Techno allows the machines to keep the beat, while the soul roams free...
If it sounds good, it IS good. -Duke Ellington There is no such thing as music made in a factory. If a piece of art makes someone happy, then it is good art. If it disturbs someone, then it is good art. If it elicits a response at all, it is good art. Art is meant to enhance environments, not define them. People, personal expression, drama, and dialogue define environments. Art is meant to keep you going when "the nothing" is threatening your mind. So stop feeding the "machine" responses (to borrow your own term) and start supporting realms of music production that you enjoy - go out to techno shows/raves, buy their cds, support the musicians who make you happy. All you nerds think that you can fix everything with a gadget or technology but you forget that other non-tech people (the majority of musicians) contribute just as much to the world. They deserve your support. Techies got to the top of the world with their arrogant ideals (we are the end-all of the intelligencia) but its time for them to start sharing the load and responsibility for making everyone happy, or else just shrink back into our holes.

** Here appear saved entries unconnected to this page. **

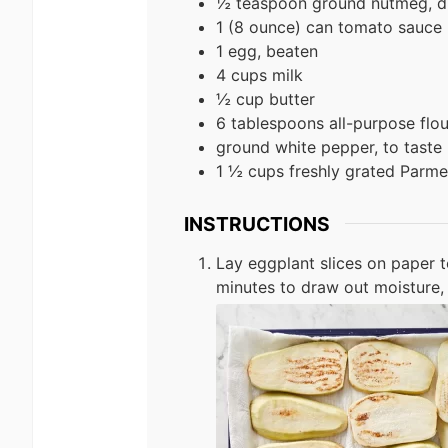
½ teaspoon ground nutmeg, d
1 (8 ounce) can tomato sauce
1 egg, beaten
4 cups milk
½ cup butter
6 tablespoons all-purpose flou
ground white pepper, to taste
1 ½ cups freshly grated Parm
INSTRUCTIONS
Lay eggplant slices on paper tow
minutes to draw out moisture, 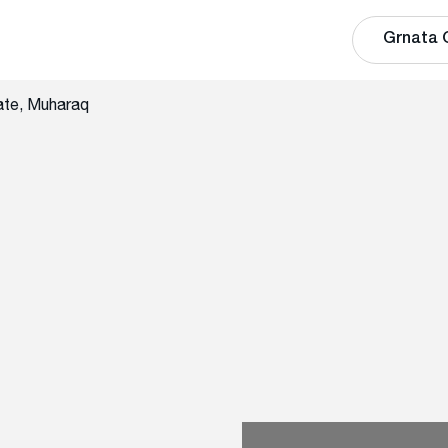
Grnata 
ate, Muharaq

If you look at the internet as our collective brain, with each node representing a neuron (broad metaphor i know but go with me for second on this) then client-server is like the motor cortex - you can map out a direct link between certain neurons and a particular service of your body - the use of your left leg for example. Damage a particular part of your motor cortex, and your leg wont work. Turn off the slashdot server, and nobody will see the site. But things like memory and thought in the brain are more distributed, just like a p2p system - even if you kill off a bunch of the neurons, the system can still function and even relearn what it has lost. Even if you kill off half the gnutella nodes, you will probably retain more than half the info that was accesible on them. Since distributed processes like thought and memory are considered "higher functions" of the brain, I would state that P2P does not suck and in fact it is like a higher function of the internet (when you look at the net as an extension of our brains) and so of course it is only the intelligencia (the frontal cortex) that will find it of much use - so be it! If the rest of the world cant figure it out or doesn't want to, thats fine - more bandwidth for me!